REQUIRED TASKS:
**1)** List every calendar date given in the court opinion in Molengraff v. Holland Transmission Service, Inc.
**2)** From the court opinion in Molengraff v. Holland Transmission Service, Inc., copy the passage between "Molengraff v. Holland" and "mistake. We reverse.", inclusive.

PASSAGE TO READ:

Molengraff v. Holland Transmission Service, Inc.

Per Curiam:.

Defendants appeal by leave granted from an order of the Workers’ Compensation Appellate Commission affirming a magistrate’s decision denying defendants’ request for a *109credit against payments previously paid by mistake. We reverse.

Plaintiff, an employee of defendant Holland Transmission Service, Inc. (defendant Frankenmuth Mutual’s compensation insured), was awarded 162 weeks of workers’ compensation specific-loss benefits at the rate of $167 a week for an eye injury sustained at work on December 11, 1979. See MCL 418.361(2)0); MSA 17.237(361)(2)(1). Defendants appealed, but commenced payment of seventy percent of the specified award pending appeal, as required by MCL 418.862(1); MSA 17.237(862)(1). Although the specified benefits period ended January 18, 1983, while the appeal was still pending, defendants inadvertently continued to pay benefits until May 9, 1984, when they finally noticed their mistake. By that time, however, defendants had paid approximately $8,000 more than they were required to pay under the seventy percent rule. Accordingly, while their appeal was still pending, defendants filed a separate petition, seeking recoupment of the excess benefits previously paid. Although it was agreed that the matter would be decided on briefs, defendants failed to timely file a brief, and their petition was denied in a decision mailed by a hearing referee on July 23, 1985. Defendants did not appeal this decision.

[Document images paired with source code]
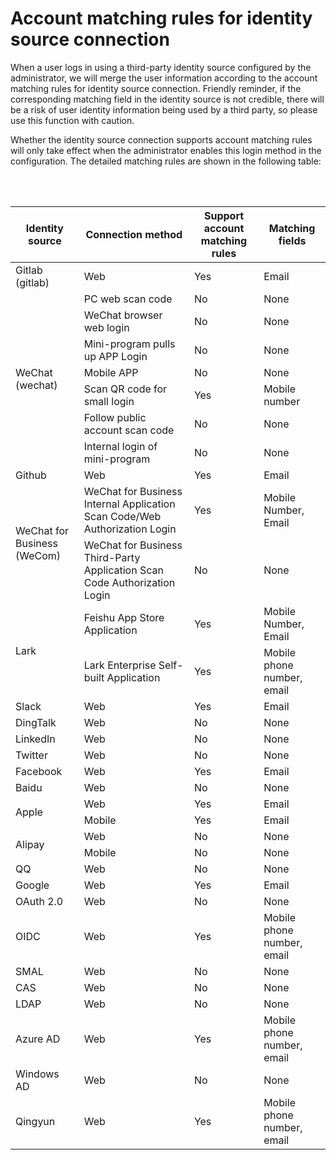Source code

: # Account matching rules for identity source connection

<LastUpdated/>

When a user logs in using a third-party identity source configured by the administrator, we will merge the user information according to the account matching rules for identity source connection. Friendly reminder, if the corresponding matching field in the identity source is not credible, there will be a risk of user identity information being used by a third party, so please use this function with caution.

Whether the identity source connection supports account matching rules will only take effect when the administrator enables this login method in the configuration. The detailed matching rules are shown in the following table:

<table>
  <thead>
    <tr>
      <th>Identity source</th>
      <th>Connection method</th>
      <th>Support account matching rules</th>
      <th>Matching fields</th>
      </tr>
  </thead>  <tr>
      <td>Gitlab (gitlab)</td>
      <td>Web</td>
      <td>Yes</td>
      <td>Email</td>
  </tr>
    <tr>
      <td rowspan=7>WeChat (wechat)</td>
      <td>PC web scan code</td>
      <td>No</td>
      <td>None</td>
    </tr>
    <tr>
      <td>WeChat browser web login</td>
      <td>No</td>
      <td>None</td>
    </tr>
    <tr>
       <td>Mini-program pulls up APP Login</td>
       <td>No</td>
       <td>None</td>
    </tr>
    <tr>
       <td>Mobile APP </td>
       <td>No</td>
       <td>None</td>
    </tr>
   <tr>
       <td>Scan QR code for small login</td>
       <td>Yes</td>
       <td>Mobile number</td>
    </tr>
   <tr>
       <td>Follow public account scan code </td>
       <td>No</td>
       <td>None</td>
    </tr>
   <tr>
       <td>Internal login of mini-program </td>
       <td>No</td>
       <td>None</td>
    </tr>
  <tr>
      <td>Github</td>
      <td>Web</td>
      <td>Yes</td>
      <td>Email</td>
  </tr><tr>
  <td rowspan='2' >WeChat for Business (WeCom)</td>
    <td>WeChat for Business Internal Application Scan Code/Web Authorization Login</td>
    <td>Yes</td>
    <td>Mobile Number, Email
</td>
  </tr><tr>
    <td>WeChat for Business Third-Party Application Scan Code Authorization Login</td>
    <td>No</td>
    <td>None</td>
  </tr><tr>
  <td rowspan='2'>Lark</td>
    <td>Feishu App Store Application</td>
    <td>Yes</td>
    <td>Mobile Number, Email</td>
  </tr><tr>
    <td>Lark Enterprise Self-built Application</td>
    <td>Yes</td>
    <td>Mobile phone number, email</td>
  </tr><tr>
  <td>Slack</td>
    <td>Web</td>
    <td>Yes</td>
    <td>Email</td>
  </tr><tr>
  <td>DingTalk</td>
   <td>Web</td>
    <td>No</td>
    <td>None</td>
  </tr><tr>
  <td>LinkedIn</td>
  <td>Web</td>
    <td>No</td>
    <td>None</td>
  </tr><tr>
  <td>Twitter</td>
  <td>Web</td>
      <td>No</td>
    <td>None</td>
  </tr><tr>
  <td>Facebook</td>
  <td>Web</td>
      <td>Yes</td>
    <td>Email</td>
  </tr><tr>
  <td>Baidu</td>
  <td>Web</td>
      <td>No</td>
    <td>None</td>
  </tr><tr>
  <td rowspan='2'>Apple</td>
  <td>Web</td>
      <td>Yes</td>
    <td>Email</td>
  </tr><tr>
  <td>Mobile</td>
      <td>Yes</td>
    <td>Email</td>
  </tr><tr>
  <td rowspan='2'>Alipay</td>
  <td>Web</td>
      <td>No</td>
  <td>None</td>
  </tr><tr>
<td>Mobile</td>
 <td>No</td>
 <td>None</td>
  </tr><tr>
  <td>QQ</td>
  <td>Web</td>
      <td>No</td>
    <td>None</td>
  </tr><tr>
  <td>Google</td>
  <td>Web</td>
      <td>Yes</td>
    <td>Email</td>
  </tr><tr>
  <td>OAuth 2.0</td>
  <td>Web</td>
      <td>No</td>
    <td>None</td>
  </tr><tr>
  <td>OIDC</td>
  <td>Web</td>
      <td>Yes</td>
    <td>Mobile phone number, email</td>
  </tr><tr>
  <td>SMAL</td>
  <td>Web</td>
      <td>No</td>
    <td>None</td>
  </tr><tr>
  <td>CAS</td>
  <td>Web</td>
      <td>No</td>
    <td>None</td>
  </tr><tr>
  <td>LDAP</td>
  <td>Web</td>
      <td>No</td>
    <td>None</td>
  </tr><tr>
  <td>Azure AD</td>
  <td>Web</td>
     <td>Yes</td>
    <td>Mobile phone number, email</td>
  </tr><tr>
  <td>Windows AD</td>
  <td>Web</td>
      <td>No</td>
    <td>None</td>
  </tr><tr>
  <td>Qingyun</td>
  <td>Web</td>
       <td>Yes</td>
    <td>Mobile phone number, email</td>
  </tr>
</table>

ANSWERS IN ORDER:
**1)** December 11, 1979; January 18, 1983; May 9, 1984; July 23, 1985

**2)**
Molengraff v. Holland Transmission Service, Inc.

Per Curiam:.

Defendants appeal by leave granted from an order of the Workers’ Compensation Appellate Commission affirming a magistrate’s decision denying defendants’ request for a *109credit against payments previously paid by mistake. We reverse.